I share these stories because I want people to see fear is crippling but it can be overcome. I also don’t want anyone out there to think we’re perfect and don’t have moments of doubt. Everyone is afraid but it’s how you overcome the fear that counts.
…you can fail at what you don’t want, so you might as well take a chance on doing what you love.
– Jim Carrey, Commencement Speech, Maharishi University School of Management
When I lost my job in September, I didn’t panic. For a brief moment, I felt I had been kicked in the gut, but we regrouped and focused on the plan. If we’d not had those tough conversations in 2012 and formed a plan, my reaction to being out of work would have been different. In our case, it simply required adapting our plan and timetable to suit our new circumstances: we moved our departure date up a year, to May 2015.
If you are feeling blocked by big decisions or making a big change, I do highly recommend reading “Dream. Save. Do.” and taking action. But if you need advice today, here are some tips on working through your fear and anxiety:
- Visualize your goal. Why do you want to reach that goal? What does it feel like to achieve that goal? Where will you be at the end of the process?
- Create dream porn – something to remind you of the goal when you are stuck. Alison created a collage to remind us both (but mostly me) of our goal.
- Identify the obstacles to reach your goal. What makes you think it is impossible? List them all. My biggest obstacle was the money and the seeming impossibility of paying off our debt.
- Describe each obstacle. Why is it an obstacle? What would need to change or what would you need to do to remove this obstacle? How much time would it take to make that change?
- Plan reasonable milestones.
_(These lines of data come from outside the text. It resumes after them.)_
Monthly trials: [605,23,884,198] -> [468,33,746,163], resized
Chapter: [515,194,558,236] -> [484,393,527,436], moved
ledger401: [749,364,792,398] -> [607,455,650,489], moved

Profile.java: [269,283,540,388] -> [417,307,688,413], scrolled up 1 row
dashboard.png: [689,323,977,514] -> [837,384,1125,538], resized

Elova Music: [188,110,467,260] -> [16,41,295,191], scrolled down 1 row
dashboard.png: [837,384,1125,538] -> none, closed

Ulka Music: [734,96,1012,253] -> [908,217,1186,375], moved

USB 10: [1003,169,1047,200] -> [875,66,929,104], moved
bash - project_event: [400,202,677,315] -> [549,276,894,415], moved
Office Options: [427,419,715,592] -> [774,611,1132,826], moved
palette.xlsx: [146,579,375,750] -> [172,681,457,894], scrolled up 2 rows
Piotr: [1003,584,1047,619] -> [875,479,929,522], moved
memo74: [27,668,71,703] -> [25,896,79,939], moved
Grab a calendar and set out estimated milestones for completing a step or overcoming an obstacle. For us, we set out milestones for paying off our debt (18 months) and saving enough money (a further 18 months).
- Celebrate every achievement. For each step achieved, be sure to stop and acknowledge it. Enjoy a nice bottle of wine or take a spa day. Do something to help you enjoy the process.
Today, a plan for the future that assumes everything will stay the same and you will continue to work for your current employer forever is unrealistic. Don’t live your life on cruise control. Take an active stance on your future and make plans. Definitely continue to save for the future, but take time to think about what kind of future you want. What do you want to achieve or learn? Where do you want to go? Plans can (and should) change as your life changes, but having an idea where you’re going and setting milestones to get there can make even the largest dreams achievable.
If you are feeling challenged by fear or other adversity, I find inspiration in the following quote from Teddy Roosevelt. If you are striving towards something, your face “marred by dust and sweat and blood,” then you are at least “daring greatly.”
It is not the critic who counts; not the man who points out how the strong man stumbles, or where the doer of deeds could have done them better. The credit belongs to the man who is actually in the arena, whose face is marred by dust and sweat and blood; who strives valiantly; who errs, who comes short again and again, because there is no effort without error and shortcoming; but who does actually strive to do the deeds; who knows great enthusiasms, the great devotions; who spends himself in a worthy cause; who at the best knows in the end the triumph of high achievement, and who at the worst, if he fails, at least fails while daring greatly, so that his place shall never be with those cold and timid souls who neither know victory nor defeat.